▶ [Information]:
= Beginning of Section =
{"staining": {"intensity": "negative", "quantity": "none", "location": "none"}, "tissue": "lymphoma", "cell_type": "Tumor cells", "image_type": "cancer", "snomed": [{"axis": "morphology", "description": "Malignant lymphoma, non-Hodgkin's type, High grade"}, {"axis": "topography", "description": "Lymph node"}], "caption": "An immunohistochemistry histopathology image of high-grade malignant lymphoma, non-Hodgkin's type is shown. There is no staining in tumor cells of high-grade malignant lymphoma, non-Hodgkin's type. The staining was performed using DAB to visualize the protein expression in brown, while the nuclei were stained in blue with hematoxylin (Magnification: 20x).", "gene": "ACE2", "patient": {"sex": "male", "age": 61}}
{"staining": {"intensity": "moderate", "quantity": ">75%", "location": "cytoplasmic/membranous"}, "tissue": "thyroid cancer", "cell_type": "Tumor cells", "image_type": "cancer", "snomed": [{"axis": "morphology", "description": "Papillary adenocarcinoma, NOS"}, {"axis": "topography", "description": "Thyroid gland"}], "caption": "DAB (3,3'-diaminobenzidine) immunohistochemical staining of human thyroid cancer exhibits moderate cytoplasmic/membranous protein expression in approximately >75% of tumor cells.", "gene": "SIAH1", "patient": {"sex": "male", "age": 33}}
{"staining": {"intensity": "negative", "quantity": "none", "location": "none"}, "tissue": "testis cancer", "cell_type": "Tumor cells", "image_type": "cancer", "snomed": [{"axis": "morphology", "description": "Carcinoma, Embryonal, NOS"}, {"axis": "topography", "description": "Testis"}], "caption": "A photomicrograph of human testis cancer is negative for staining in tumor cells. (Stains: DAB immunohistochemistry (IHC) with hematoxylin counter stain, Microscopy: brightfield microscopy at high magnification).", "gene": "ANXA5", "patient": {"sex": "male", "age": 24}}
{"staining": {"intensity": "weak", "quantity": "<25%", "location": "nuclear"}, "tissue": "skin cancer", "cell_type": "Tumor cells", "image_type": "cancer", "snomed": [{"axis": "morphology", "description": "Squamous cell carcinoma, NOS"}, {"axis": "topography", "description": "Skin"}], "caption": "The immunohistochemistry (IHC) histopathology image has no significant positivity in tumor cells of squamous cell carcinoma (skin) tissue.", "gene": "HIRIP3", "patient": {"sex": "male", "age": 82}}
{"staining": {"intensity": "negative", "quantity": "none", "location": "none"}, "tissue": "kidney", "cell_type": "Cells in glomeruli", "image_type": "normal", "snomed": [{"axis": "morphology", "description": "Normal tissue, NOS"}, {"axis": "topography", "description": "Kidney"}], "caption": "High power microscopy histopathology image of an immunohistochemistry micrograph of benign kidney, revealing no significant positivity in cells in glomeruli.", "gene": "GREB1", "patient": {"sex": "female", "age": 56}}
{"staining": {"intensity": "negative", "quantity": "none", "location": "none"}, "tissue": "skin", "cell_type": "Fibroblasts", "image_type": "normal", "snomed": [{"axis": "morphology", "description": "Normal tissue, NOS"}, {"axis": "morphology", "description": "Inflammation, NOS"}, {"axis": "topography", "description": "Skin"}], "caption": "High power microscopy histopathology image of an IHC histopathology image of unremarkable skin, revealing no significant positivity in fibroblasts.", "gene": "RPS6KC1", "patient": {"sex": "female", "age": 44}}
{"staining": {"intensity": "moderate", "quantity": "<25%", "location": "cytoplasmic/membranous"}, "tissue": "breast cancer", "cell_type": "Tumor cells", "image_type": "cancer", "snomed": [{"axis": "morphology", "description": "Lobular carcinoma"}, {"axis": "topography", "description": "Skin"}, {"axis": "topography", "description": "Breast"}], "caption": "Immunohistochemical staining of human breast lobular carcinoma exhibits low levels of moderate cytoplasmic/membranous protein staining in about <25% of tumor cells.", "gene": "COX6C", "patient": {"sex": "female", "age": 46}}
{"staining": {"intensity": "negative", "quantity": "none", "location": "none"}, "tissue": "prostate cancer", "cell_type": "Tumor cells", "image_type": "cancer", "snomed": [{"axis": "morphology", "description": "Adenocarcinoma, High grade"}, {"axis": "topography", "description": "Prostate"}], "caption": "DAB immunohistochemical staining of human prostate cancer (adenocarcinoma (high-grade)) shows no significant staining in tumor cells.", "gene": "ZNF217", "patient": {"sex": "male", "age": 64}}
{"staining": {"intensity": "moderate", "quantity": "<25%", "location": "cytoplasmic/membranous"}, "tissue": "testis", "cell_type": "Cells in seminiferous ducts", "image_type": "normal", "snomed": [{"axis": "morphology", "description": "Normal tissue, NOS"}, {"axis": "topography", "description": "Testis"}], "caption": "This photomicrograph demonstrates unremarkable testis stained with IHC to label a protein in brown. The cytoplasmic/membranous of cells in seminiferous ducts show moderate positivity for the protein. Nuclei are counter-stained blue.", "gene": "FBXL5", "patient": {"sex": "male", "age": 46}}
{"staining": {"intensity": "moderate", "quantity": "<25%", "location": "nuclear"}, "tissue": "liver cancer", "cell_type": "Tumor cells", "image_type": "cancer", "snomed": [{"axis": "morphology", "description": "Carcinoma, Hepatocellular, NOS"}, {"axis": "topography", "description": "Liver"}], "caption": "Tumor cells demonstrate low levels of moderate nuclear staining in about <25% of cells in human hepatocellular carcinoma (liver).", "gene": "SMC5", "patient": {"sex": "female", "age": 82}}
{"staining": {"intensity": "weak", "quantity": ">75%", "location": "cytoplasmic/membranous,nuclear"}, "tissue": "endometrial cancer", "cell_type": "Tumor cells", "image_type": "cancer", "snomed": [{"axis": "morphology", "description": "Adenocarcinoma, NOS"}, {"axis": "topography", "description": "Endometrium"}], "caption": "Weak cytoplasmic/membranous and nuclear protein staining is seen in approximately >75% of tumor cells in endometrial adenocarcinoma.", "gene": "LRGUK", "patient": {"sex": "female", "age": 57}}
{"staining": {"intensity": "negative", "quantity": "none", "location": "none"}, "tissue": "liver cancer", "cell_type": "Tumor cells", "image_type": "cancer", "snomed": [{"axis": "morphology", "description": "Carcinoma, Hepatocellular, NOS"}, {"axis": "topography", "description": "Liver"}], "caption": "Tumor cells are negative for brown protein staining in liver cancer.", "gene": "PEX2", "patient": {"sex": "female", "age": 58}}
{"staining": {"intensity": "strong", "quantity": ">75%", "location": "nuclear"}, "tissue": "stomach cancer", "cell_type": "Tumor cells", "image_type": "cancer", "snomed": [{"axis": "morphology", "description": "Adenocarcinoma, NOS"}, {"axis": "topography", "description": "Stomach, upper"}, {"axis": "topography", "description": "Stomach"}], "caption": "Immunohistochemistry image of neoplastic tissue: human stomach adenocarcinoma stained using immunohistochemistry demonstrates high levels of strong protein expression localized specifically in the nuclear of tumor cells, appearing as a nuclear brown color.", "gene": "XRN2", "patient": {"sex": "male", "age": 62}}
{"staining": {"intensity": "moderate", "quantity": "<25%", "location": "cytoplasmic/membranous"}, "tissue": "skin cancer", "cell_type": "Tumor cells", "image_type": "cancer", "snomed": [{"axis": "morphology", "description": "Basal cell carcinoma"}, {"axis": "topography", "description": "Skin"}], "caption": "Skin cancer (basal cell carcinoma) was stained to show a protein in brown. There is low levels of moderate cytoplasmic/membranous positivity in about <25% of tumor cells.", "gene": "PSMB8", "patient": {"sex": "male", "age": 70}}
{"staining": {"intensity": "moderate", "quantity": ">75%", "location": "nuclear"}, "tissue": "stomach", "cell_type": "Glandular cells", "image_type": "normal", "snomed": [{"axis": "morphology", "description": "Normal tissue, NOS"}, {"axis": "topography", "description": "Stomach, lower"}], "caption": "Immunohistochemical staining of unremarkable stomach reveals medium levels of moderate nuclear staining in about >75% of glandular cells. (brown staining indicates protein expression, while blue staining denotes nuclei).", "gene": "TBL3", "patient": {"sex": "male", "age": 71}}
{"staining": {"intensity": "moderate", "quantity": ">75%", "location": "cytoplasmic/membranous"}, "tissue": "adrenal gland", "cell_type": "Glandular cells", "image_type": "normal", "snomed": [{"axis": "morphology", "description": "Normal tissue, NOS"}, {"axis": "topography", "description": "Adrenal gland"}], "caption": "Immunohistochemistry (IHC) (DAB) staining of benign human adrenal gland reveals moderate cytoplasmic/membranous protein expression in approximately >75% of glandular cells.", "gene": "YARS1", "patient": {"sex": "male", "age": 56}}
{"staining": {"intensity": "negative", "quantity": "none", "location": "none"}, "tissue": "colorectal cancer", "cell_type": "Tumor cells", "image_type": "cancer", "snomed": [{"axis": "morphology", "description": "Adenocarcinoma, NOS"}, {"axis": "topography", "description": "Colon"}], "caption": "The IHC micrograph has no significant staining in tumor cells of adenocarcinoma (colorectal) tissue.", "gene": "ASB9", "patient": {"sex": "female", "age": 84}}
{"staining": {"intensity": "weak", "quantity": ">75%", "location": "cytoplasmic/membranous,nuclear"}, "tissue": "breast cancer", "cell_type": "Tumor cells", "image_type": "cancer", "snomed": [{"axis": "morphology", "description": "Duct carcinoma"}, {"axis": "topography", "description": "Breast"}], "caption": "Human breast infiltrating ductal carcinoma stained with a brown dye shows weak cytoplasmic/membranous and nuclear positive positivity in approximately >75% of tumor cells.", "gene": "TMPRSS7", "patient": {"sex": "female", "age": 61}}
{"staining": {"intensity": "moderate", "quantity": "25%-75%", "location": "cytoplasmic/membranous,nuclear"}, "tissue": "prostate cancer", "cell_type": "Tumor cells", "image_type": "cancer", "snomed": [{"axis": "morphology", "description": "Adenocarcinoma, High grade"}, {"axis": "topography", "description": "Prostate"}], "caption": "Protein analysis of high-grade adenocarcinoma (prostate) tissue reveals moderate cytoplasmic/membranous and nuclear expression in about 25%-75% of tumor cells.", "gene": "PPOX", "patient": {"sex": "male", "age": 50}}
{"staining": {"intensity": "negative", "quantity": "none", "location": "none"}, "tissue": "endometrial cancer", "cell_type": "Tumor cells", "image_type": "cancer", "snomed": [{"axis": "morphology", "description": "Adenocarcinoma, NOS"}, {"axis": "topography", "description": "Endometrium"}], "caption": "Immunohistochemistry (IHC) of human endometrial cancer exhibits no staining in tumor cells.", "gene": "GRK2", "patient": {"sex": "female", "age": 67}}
= End of Section =
▶ [Exercise brief]: Filter the records for lines holding the string "There". Copy each one.

▶ [Answer to the exercise]:
{"staining": {"intensity": "negative", "quantity": "none", "location": "none"}, "tissue": "lymphoma", "cell_type": "Tumor cells", "image_type": "cancer", "snomed": [{"axis": "morphology", "description": "Malignant lymphoma, non-Hodgkin's type, High grade"}, {"axis": "topography", "description": "Lymph node"}], "caption": "An immunohistochemistry histopathology image of high-grade malignant lymphoma, non-Hodgkin's type is shown. There is no staining in tumor cells of high-grade malignant lymphoma, non-Hodgkin's type. The staining was performed using DAB to visualize the protein expression in brown, while the nuclei were stained in blue with hematoxylin (Magnification: 20x).", "gene": "ACE2", "patient": {"sex": "male", "age": 61}}
{"staining": {"intensity": "moderate", "quantity": "<25%", "location": "cytoplasmic/membranous"}, "tissue": "skin cancer", "cell_type": "Tumor cells", "image_type": "cancer", "snomed": [{"axis": "morphology", "description": "Basal cell carcinoma"}, {"axis": "topography", "description": "Skin"}], "caption": "Skin cancer (basal cell carcinoma) was stained to show a protein in brown. There is low levels of moderate cytoplasmic/membranous positivity in about <25% of tumor cells.", "gene": "PSMB8", "patient": {"sex": "male", "age": 70}}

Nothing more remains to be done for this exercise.